I lavori di recupero e valorizzazione hanno interessato l’intero spazio pubblico sulla base di un progetto elaborato dall’ex Istituto per Geometri, sviluppato attorno a un filo conduttore che accompagna il visitatore dal percorso dell’Unità d’Italia fino all’Europa unita, con l’obiettivo di valorizzare i temi dell’identità, della cittadinanza e della memoria collettiva.
L’intervento è stato realizzato grazie ai finanziamenti della Regione Umbria, attraverso le risorse derivanti dal canone delle acque minerali, del Progetto Meet, della Fondazione Perugia e del Comune di Gualdo Tadino. I lavori hanno interessato il completo rifacimento dell’area verde e della pavimentazione, oltre all’installazione di una nuova fontana, di un totem informativo multimediale e di nuove panchine. L’intera area è inoltre dotata di un sistema di videosorveglianza.
“Oggi riconsegniamo alla città – ha dichiarato il sindaco Massimiliano Presciuti – uno spazio importante, completamente riqualificato e sicuro, frutto di un eccezionale lavoro di squadra che ha visto coinvolte istituzioni, scuole e numerosi partner locali.
Abbiamo scelto simbolicamente la data del 2 giugno, anniversario del primo voto alle donne e giornata in cui celebriamo con orgoglio la nomina di nuovi gualdesi Cavalieri al merito della Repubblica della nostra comunità, come Fabiola Pecci e Roberto Carlotti, per inaugurare quello che sarà un luogo dinamico della memoria. Questo progetto è capace di unire storia e modernità, anche grazie all’integrazione di strutture multimediali, offrendo ai cittadini e alle scuole un ambiente dove la narrazione del passato diventa base per la formazione del futuro. Ringrazio tutti coloro che hanno contribuito a sviluppare e realizzare questo bellissimo progetto”.

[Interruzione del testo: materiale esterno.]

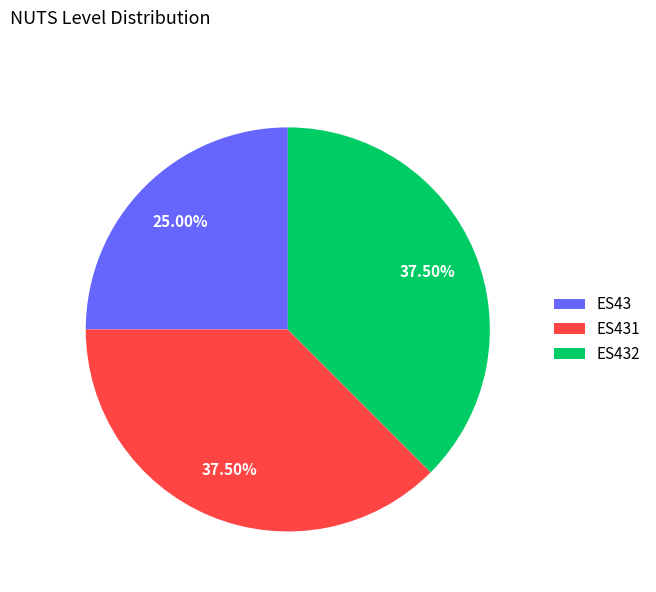

What is the ratio of the value at ES43 to the value at ES432?

0.7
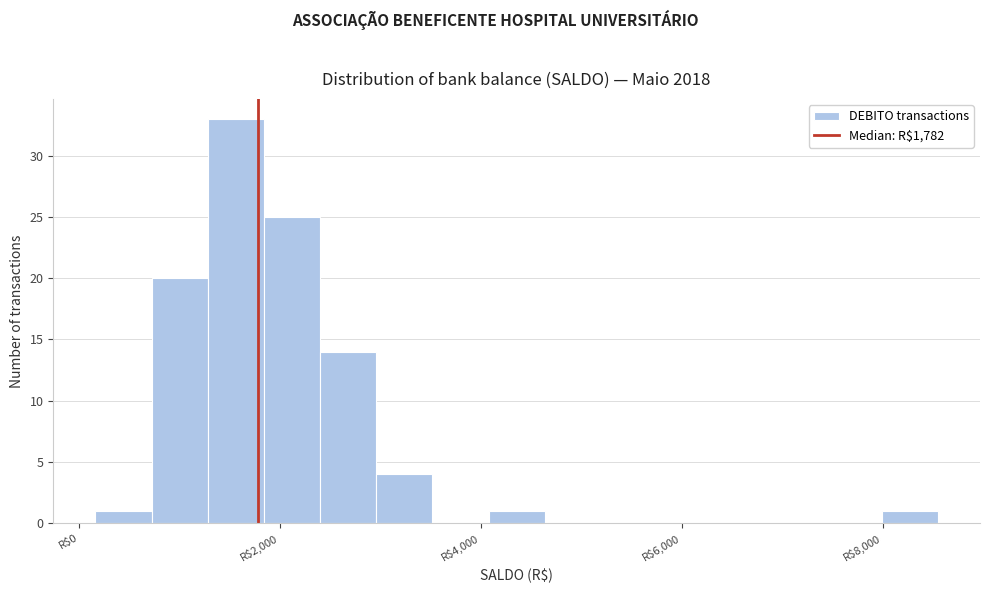

Read against the x-axis, roughly where is the centre of the tallest bar?

1600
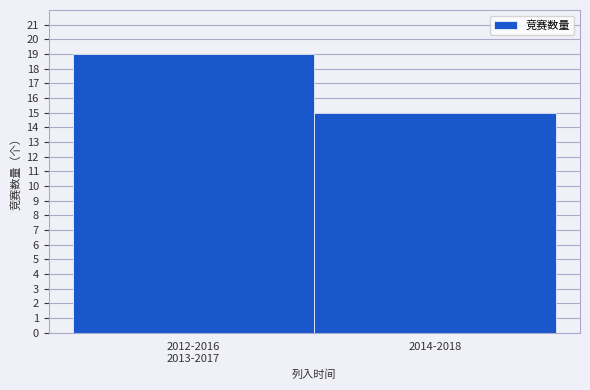

Reading left to right, what are all the values shown in this chart?

19	15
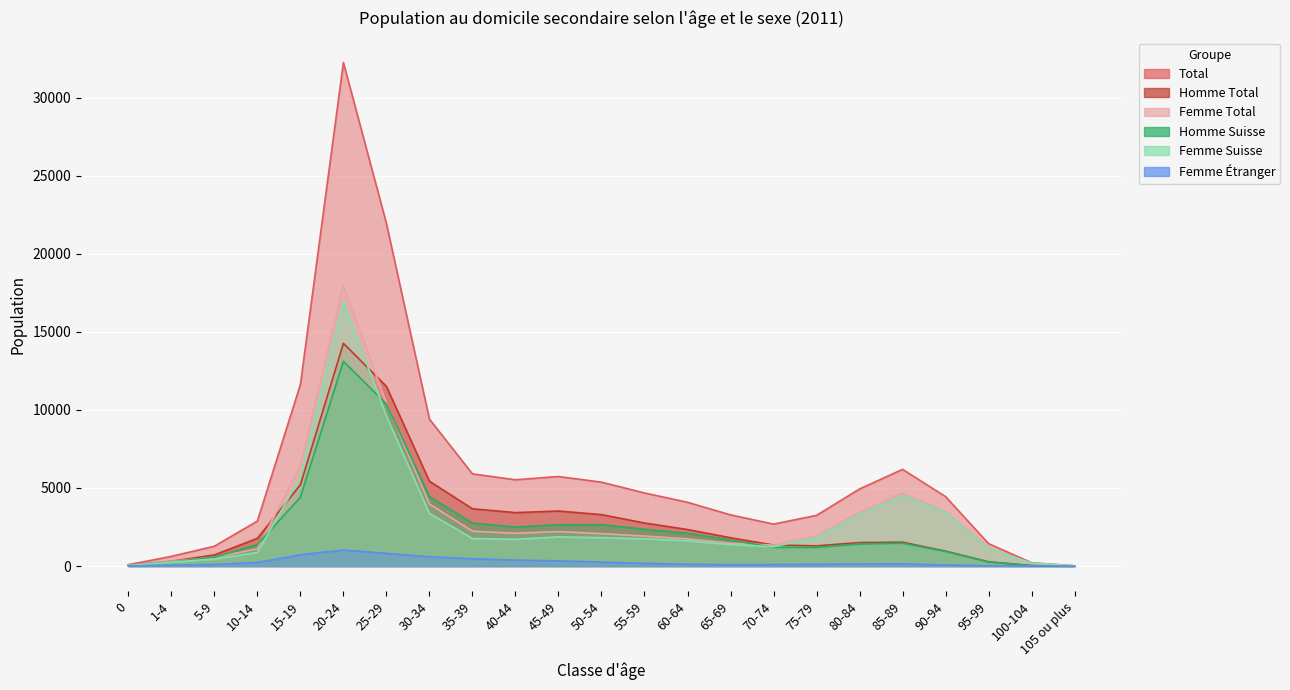

What is the value of the Homme Suisse point at the 13th from the left?

2357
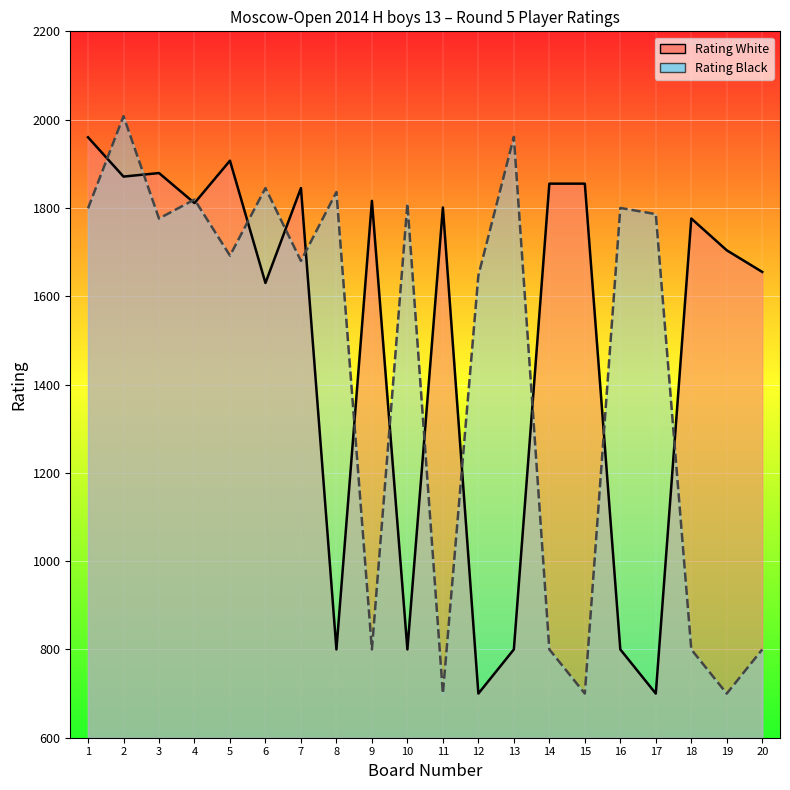

How many values in the Rating Black series are below 1776?

10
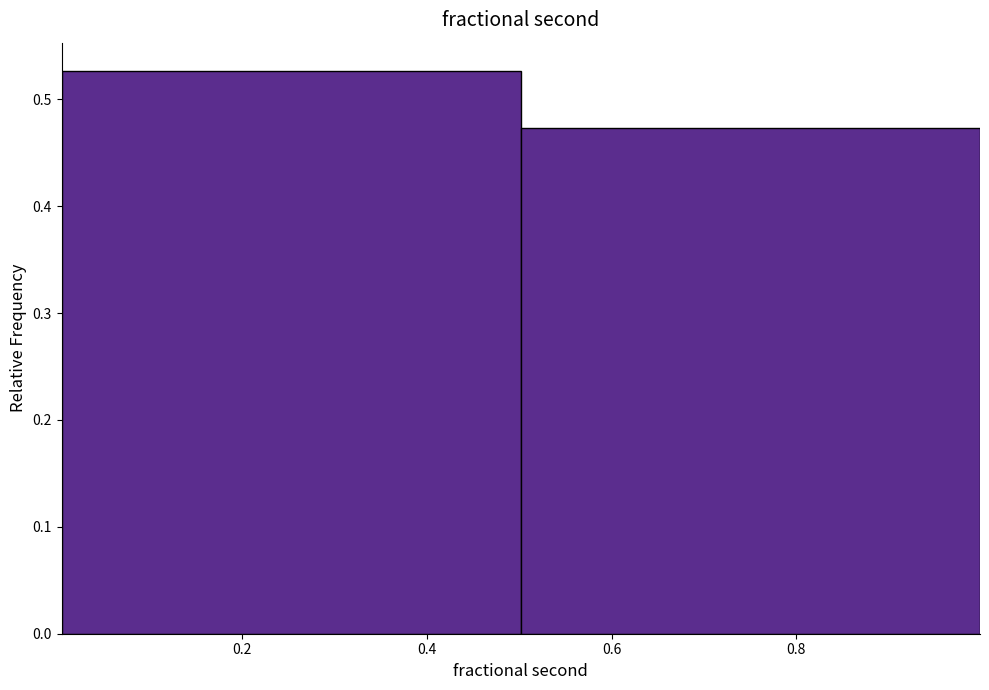

Reading left to right, list every bar in this chart as the range it spans on the x-axis followed by its height. Neither the bar edges nor the heights are printed on the chart, so give them approximately, as read against the axes.

0.0 to 0.5: 0.53
0.5 to 1.0: 0.47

Un progetto, che ha ricordato il tecnico e Prof. Antonello Anastasi, è nato nell’anno scolastico 2010-2011 dalla creatività degli studenti geometri, e che ha avuto lo scopo di trasformare uno spazio urbano precedentemente trascurato in un percorso storico e simbolico. Il parco è infatti concepito come un viaggio nel tempo che narra l’evoluzione della comunità gualdese dall’Unità d’Italia ai giorni nostri.

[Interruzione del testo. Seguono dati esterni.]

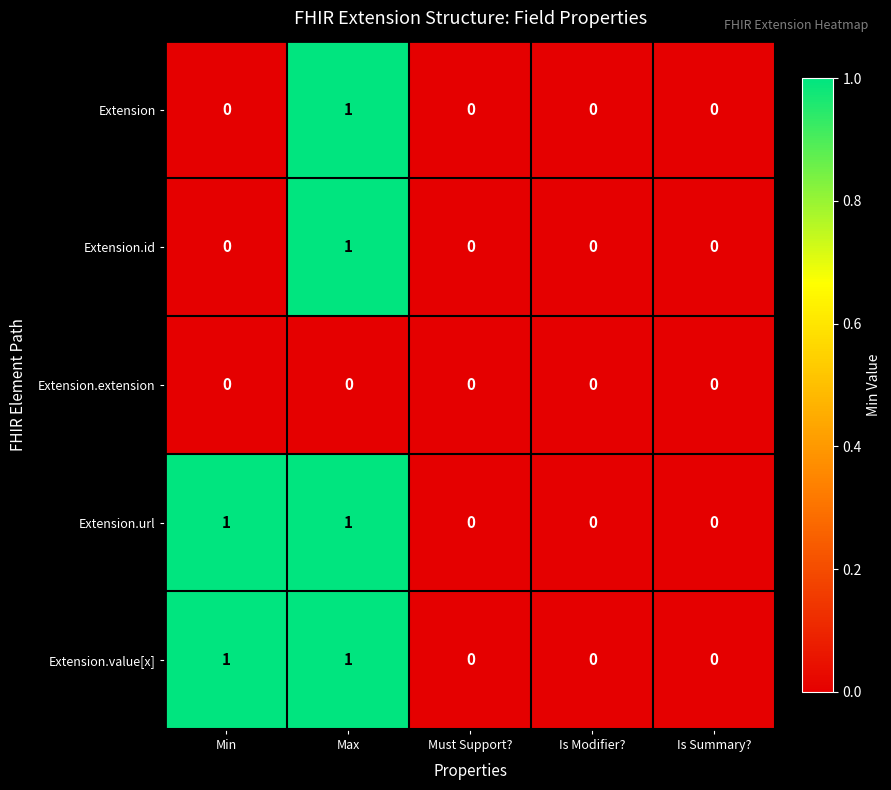

The Extension.url series shows 0 at Is Modifier?. True or false?

True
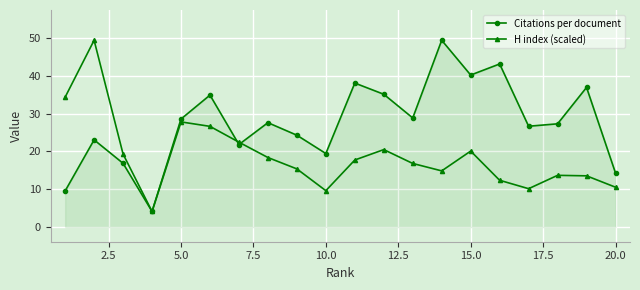

Which series has the largest total across all categories?

Citations per document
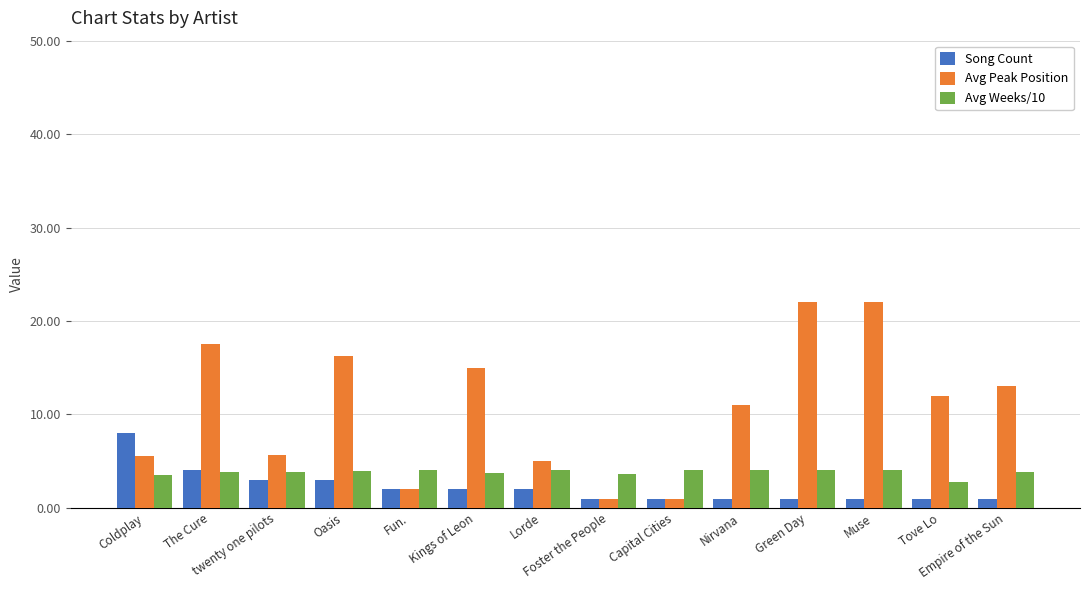

Rank the series by their average value, from lowest to highest.

Song Count, Avg Weeks/10, Avg Peak Position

Attraverso installazioni mirate, il visitatore attraversa diverse epoche: dalla longevità rappresentata dagli ulivi all’inizio del percorso, alla commemorazione del contributo della comunità durante la Prima e la Seconda Guerra Mondiale. Tra gli elementi architettonici di rilievo spicca una fontana monumentale in ceramica che simboleggia i Giochi de le Porte, le montagne gualdesi e le sue sorgenti, culminando infine nella Piazzetta Europa, uno spazio dedicato all’identità europea e all’unione tra i popoli. Il parco non è solo un’opera di riqualificazione, ma un vero e proprio monumento vivo dedicato alla memoria collettiva.

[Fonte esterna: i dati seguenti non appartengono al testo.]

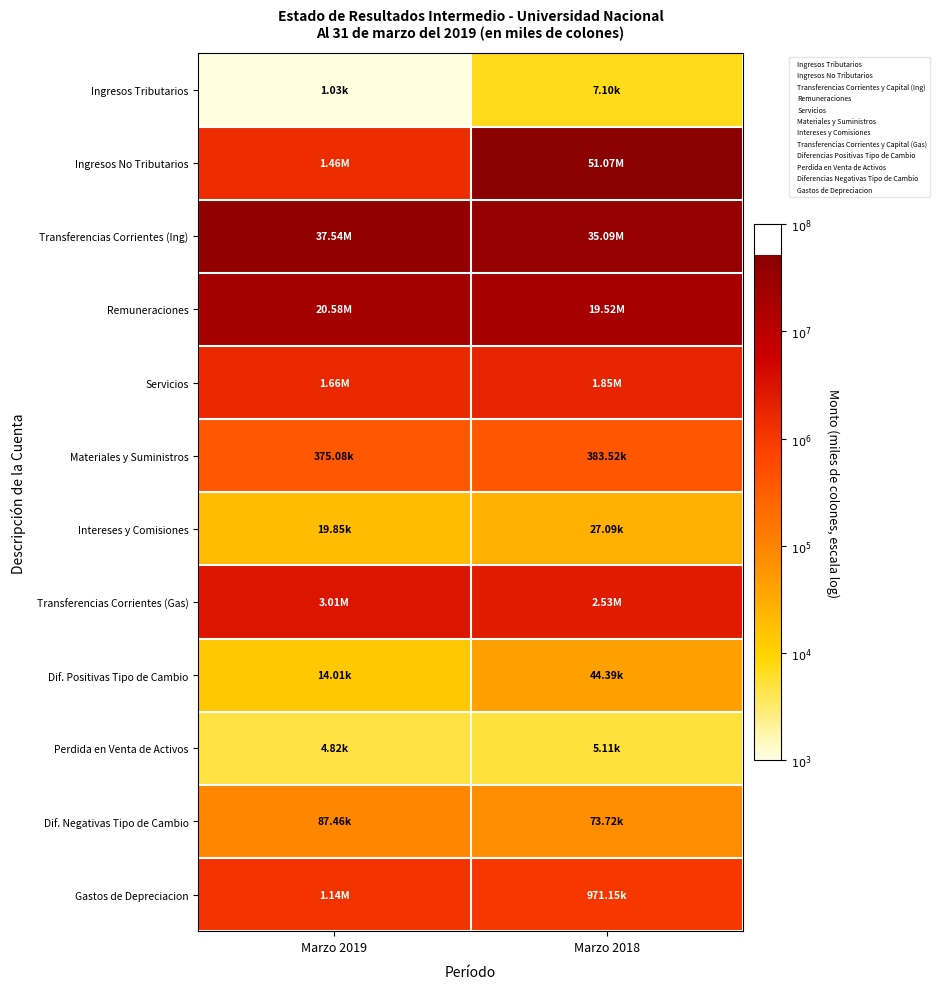

Which label corresponds to the smallest value in the chart?

Marzo 2019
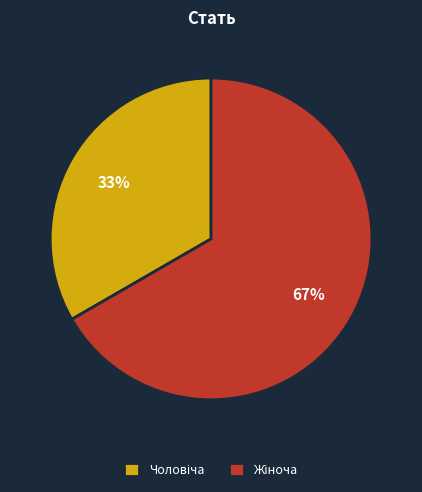

Is there a majority slice in this chart?

Yes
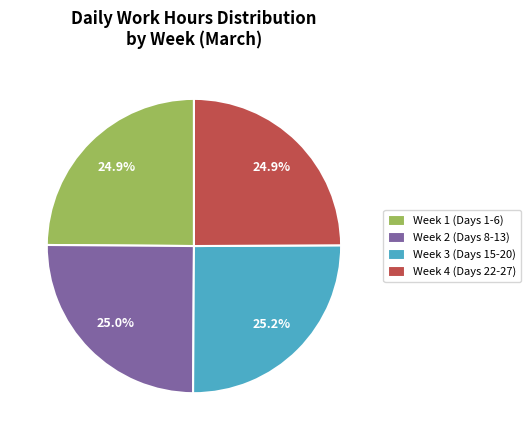

Is there a majority slice in this chart?

No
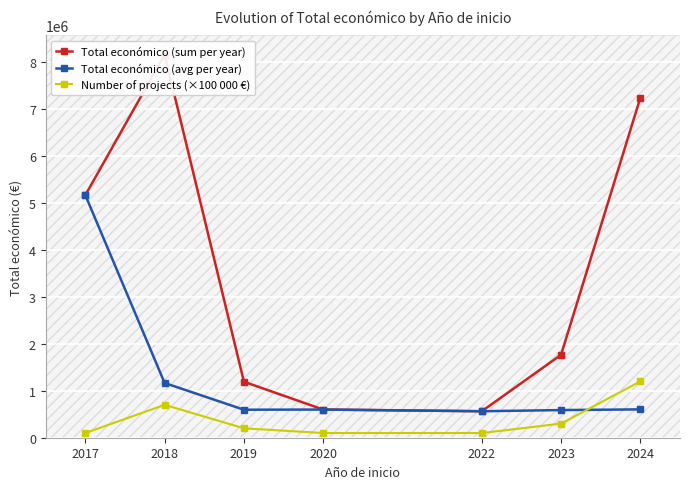

Which series has the widest spread of values?

Total económico (sum per year)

“Questo spazio – ha concluso Giovanni Carlotti, coordinatore del progetto Meet – rappresenta la sintesi perfetta della sinergia tra il Comune, le associazioni e il mondo della scuola, configurandosi come una vera e propria aula di educazione civica a cielo aperto. Grazie al progetto Meet, alla sinergia con il Comune, alla Fondazione Perugia e alla collaborazione attiva dei docenti e degli studenti del liceo, l’area si arricchirà progressivamente di installazioni e cartelli esplicativi dedicati alla storia di Gualdo, ai principi della Costituzione italiana e ai valori fondanti della Comunità Europea. L’intitolazione a Sor Antonio Di Bitonto, figura dedicata da sempre alla formazione dei giovani, suggella questo spirito: vogliamo che ogni angolo di questo parco ricordi come l’impegno civile e i sacrifici per la nostra nazione nascano da una profonda preoccupazione educativa”.
I nuovi Giardini sono infatti dedicati a una figura molto amata dalla città, conosciuto da tutti come “Sor Antonio”, storico educatore, salesiano laico e punto di riferimento per intere generazioni di giovani gualdesi attraverso il mondo dello scoutismo e dell’associazionismo.